Nope: The other way around. If you are of a certain size, you are required to ensure certain criteria. NIS-2 is the EU directive and it more or less maps to ISO27001 which includes risk management against physical catastrophes. https://www.openkritis.de/eu/eu-nis-2-germany.html

Of course you can do backups if you are smaller, or comply with such a standard if you so wish.

  • [flagged]

    • Is it? It would be incredible if the government didn’t have specific requirements for critical infrastructure.

      Say you’re an energy company and an incident could mean that a big part of the country is without power, or you’re a large bank and you can’t process payroll for millions of workers. They’re ability to recover quickly and completely matters. Just recently in Australia an incident at Optus, a large phone company, prevented thousands of people from making emergency calls for several hours. Several people died including a child.

      The people should require these providers behave responsibly. And the way the people do that is with a government.

      Companies behave poorly all the time. Red tape isn’t always bad.

      1 reply →

    • I'm usually first in line when talking shit about the German government, but here I am absolutely for this. I was really positively surprised when I had my apprenticeship at a publishing company and we had a routine to bring physical backups to the cellar of a post office every morning. The company wasn't that up-to-date with most things, but here they were forced to a proper procedure which totally makes sense. They even had proper desaster recovery strategies that included being back online within less than 2 hours hours even after a 100% loss of all hardware. They had internal jokes that you could have nuked their building and as long as one IT guy survived because he was in the home office, he could at least bring up the software within a day.

      1 reply →

    • Considering that companies will do everything to avoid doing sensible things that cost money - yes, of course the government has to step in and mandate things like this.

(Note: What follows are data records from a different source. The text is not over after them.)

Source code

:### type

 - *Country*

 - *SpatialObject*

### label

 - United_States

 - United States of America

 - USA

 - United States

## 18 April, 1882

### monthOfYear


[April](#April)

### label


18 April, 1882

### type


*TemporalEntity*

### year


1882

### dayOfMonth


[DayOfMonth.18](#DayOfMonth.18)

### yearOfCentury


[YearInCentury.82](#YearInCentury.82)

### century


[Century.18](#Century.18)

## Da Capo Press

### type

      It's no different from safety standards for car manufacturers. Do you think it's ridiculous that the government tells them how to build cars?

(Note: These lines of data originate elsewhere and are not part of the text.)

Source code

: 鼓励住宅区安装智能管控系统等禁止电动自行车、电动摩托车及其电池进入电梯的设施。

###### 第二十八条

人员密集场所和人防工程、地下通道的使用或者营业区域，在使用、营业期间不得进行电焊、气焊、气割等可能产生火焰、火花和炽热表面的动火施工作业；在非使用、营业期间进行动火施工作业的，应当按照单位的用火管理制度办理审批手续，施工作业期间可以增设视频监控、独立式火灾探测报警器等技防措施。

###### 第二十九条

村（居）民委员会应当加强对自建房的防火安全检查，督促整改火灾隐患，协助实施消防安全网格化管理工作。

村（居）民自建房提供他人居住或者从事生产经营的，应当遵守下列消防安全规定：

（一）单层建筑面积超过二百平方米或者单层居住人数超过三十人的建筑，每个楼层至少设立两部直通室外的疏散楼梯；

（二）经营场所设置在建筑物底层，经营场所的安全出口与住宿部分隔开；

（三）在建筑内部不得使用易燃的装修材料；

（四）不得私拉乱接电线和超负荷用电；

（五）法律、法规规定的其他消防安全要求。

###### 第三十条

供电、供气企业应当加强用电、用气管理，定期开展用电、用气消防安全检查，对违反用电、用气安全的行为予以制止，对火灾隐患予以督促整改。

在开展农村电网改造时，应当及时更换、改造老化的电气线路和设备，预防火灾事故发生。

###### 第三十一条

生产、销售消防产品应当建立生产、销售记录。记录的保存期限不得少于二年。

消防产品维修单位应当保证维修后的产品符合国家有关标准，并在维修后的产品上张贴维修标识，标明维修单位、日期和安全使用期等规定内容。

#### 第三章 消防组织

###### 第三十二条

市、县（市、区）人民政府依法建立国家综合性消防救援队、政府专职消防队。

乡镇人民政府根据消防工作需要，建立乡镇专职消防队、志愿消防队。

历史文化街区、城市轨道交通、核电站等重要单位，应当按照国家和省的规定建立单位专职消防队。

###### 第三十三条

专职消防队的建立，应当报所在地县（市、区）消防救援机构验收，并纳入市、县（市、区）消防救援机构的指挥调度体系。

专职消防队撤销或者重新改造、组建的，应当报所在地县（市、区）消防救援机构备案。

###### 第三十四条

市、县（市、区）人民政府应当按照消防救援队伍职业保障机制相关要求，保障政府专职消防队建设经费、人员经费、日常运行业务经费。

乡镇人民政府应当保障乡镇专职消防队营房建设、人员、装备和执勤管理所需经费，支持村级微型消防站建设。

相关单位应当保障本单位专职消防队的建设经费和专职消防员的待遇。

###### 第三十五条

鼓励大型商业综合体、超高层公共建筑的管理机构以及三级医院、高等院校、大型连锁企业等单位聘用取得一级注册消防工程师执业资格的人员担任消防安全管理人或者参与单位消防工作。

      And similarly here: If the company is big enough / important enough, then the cost to society if their IT is all fucked up is big enough that the government is justified in ensuring minimum standards. Including for backups.

      1 reply →

    • It’s government telling you the minimum you have to do. There is nothing incredible there.

      It makes sense that as economic operators become bigger, as the impact of their potential failure grows on the rest of the economy, they have to become more resilient.

      That’s just the state forcing companies to take externalities into account which is the state playing its role.

    • Well, given that way too many companies in the critical infrastructure sector don't give a fuck about how to keep their systems up and we have been facing a hybrid war from Russia for the last few years that is expected to escalate in a full on NATO hot war in a few years, yes it absolutely does make sense for the government to force such companies to be resilient against Russians.

      Just because wherever country you are at doesn't have to prepare for a hot war with Russia doesn't mean we don't have to. When the Russians come in and attack, hell even if they "just" attack Poland with tanks and the rest of us with cyber warfare, the last thing we need is power plants, telco infra, traffic infrastructure or hospitals going out of service because their core systems got hit by ransomware.

      9 replies →

It feels like you are being obtuse/arguing in bad faith. Of course there are standards on backups. Most countries have them.

Let's think what regulations does the 'free market' bastion US have on computer systems and data storage...

HIPAA, PCI DSS, CIS, SOC, FIPS, FINRA...

  • > HIPAA, PCI DSS, CIS, SOC, FIPS, FINRA

    Those are related to _someone else's_ data handling.

    • They had standards for a variety of stuff, including how you architect your own systems to protect against data loss due to a variety of different causes.